Hi Alex, Mike & All,
Just happened to pass by and saw this and thought I owe you all a sensible reply. Here is a reply anyway, I guess it's up to you as to whether it is sensible.
Yes I have been away for a while. No, it isn't your fault or the fault of the forum here in any way -- or any individual.
I haven't been well -- nothing super-serious or life-threatening. I've had pretty severe depression now for the last several months. This is the way it most obviously affects me (to the appearance of the outside world) -- for everyone's depression is different.
For me it's like trying to swim through treacle. Finding the motivation to do most things has been somewhere between difficult and extremely difficult. The most difficult thing for me to do in this state is interact with other people. Another thing is sleeping. It's not that I don't like you or feel nervous about speaking/writing/being around others etc -- I don't. I'm generally not a nervous type. It's that I just don't care. I just can't find the effort of will to be with other people -- even on-line. I have answered very little email for several months unless it is pressing. I even switched my mobile off for almost 3 months because I couldn't be bothered with it. Depression for me is debilitating, but I am no longer afraid of it. I don't enjoy it by any stretch of imagination, but it no longer of itself scares me.
As Alex will probably confirm, he an I have been sharing a class for the last few months at Swinburne Uni. As I was doing that course, I had to give it almost every resource I had at my (limited) disposal (and appear light and happy into the bargain) which left little or no emotional resources or "get-go" for anything else. Luckily we're almost through this unit, though the test we did the weekend before last was a doosy (as I'm sure Alex will attest) -- well at least 4-5 of the questions were doosies.

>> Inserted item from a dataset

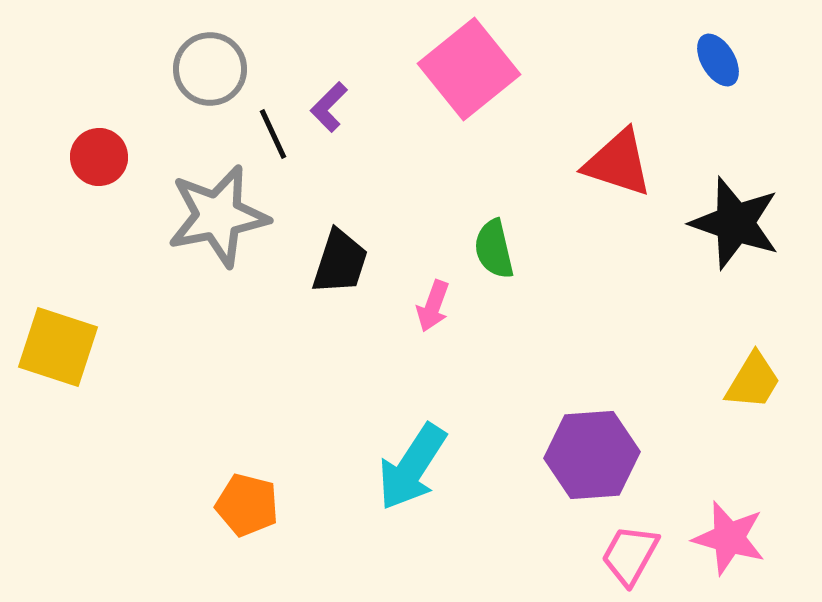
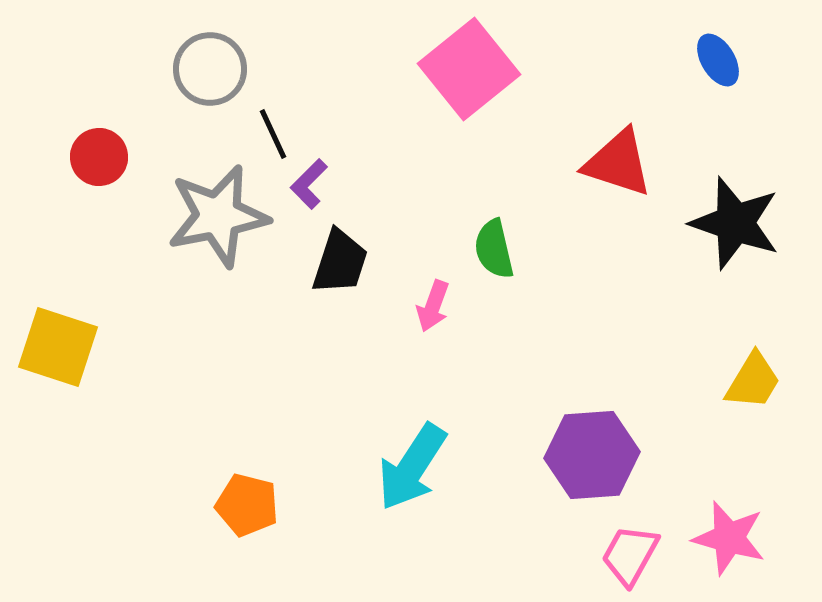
purple L-shape: moved 20 px left, 77 px down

This isn't the first time for me, it is the third in the last twelve years. With this episode that started back in about December and became quite deep by February-March, I have been attempting a recovery without an anti-depressant. There are good reasons why I tried to do it that way, but I won't go into them here and now -- you'll just have to take it on trust. However, now six months down the track, I have decided it is taking too long so I am going to try a new (well for me) one and see how it goes. SSRI's and SNRI's usually work with me after about 6-8 weeks so I hope to feel a bit better then. I am feeling a bit better than a couple of weeks ago right now -- that's why I can write this. Four weeks ago, I couldn't be bothered so that's an improvement.
The funny thing for me I've noticed this time 'round is that it appears to have affected the left side of my brain more than the right -- well that's the way it feels for me anyway. I sometimes find it horrendously difficult to accomplish simple mechanical tasks, or solving a problem with logic or analysis. Normally it would take me about a minute to collimate my newtonian provided it wasn't too far out. The last time I observed, I blundered around for about 7-8 minutes before, in the end, I had to ask someone for help because I couldn't make sense of which knob had to be turned in what direction to collimate. It sounds wierd I know, but this is what it does to me. On the other hand, those things that require a degree of creativity or "flair", like for example coming up with a plan on how to introduce a topic for an article and then stitch it together in a way that I think might be entertaining for the reader seems much less hard than the mechanics of typing coherent sentences without editing it ten times before I'm nearly (but never completely) content. The hardest thing of all is getting yourself to the point of actually starting a task -- any task. Procrastination has become a high-art form.
For those that posted, thanks for taking the time to be concerned. I really appreciate it -- but I find it difficult most of the time to find the motivation to express it. No need to worry overly about me. I hate this thing, but it no longer scares me of itself and I think that is half the battle. Thanks all for your best wishes. It's good to know I was missed.